• _Exercise goal_
The text below explains commit in MySQL. List the numbered steps that it says a commit with InnoDB and the binlog requires, in order.

---------- Document section ----------

There are fewer options for implementing this in MySQL because
replication requires a binlog on the master and that requires the
internal use of XA to keep the binlog and InnoDB in sync as they are
separate resource managers. In theory, this can be changed so that
commit is only forced for the binlog and then on a crash missing
transactions could be copied from the binlog to InnoDB but I don't
think this will ever change.

By "fewer options" I mean that commit in MySQL with InnoDB and the
binlog requires:
1) prepare to InnoDB (force transaction log to disk for changes from
this transaction)
2) write binlog events from this transaction to the binlog
3) write XID event to the binlog (at this point transaction commit is
official, will survive a crash)
4) force binlog to disk
5) release row locks held by transaction in innodb
6) write commit record to innodb transaction log
7) force write of commit record to disk

Group commit is done for the fsyncs from steps 1 and 7. It is not done
for the fsync done in step 4.

---------- Dataset section ----------

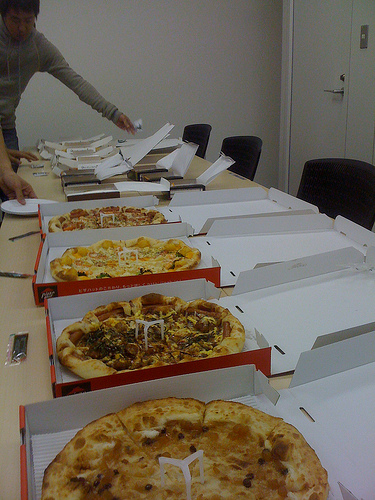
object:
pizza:
[47, 206, 169, 231]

----------

• _Task output_
1) Prepare to InnoDB (force transaction log to disk for changes from this transaction).
2) Write binlog events from this transaction to the binlog.
3) Write XID event to the binlog (at this point transaction commit is official, will survive a crash).
4) Force binlog to disk.
5) Release row locks held by transaction in InnoDB.
6) Write commit record to InnoDB transaction log.
7) Force write of commit record to disk.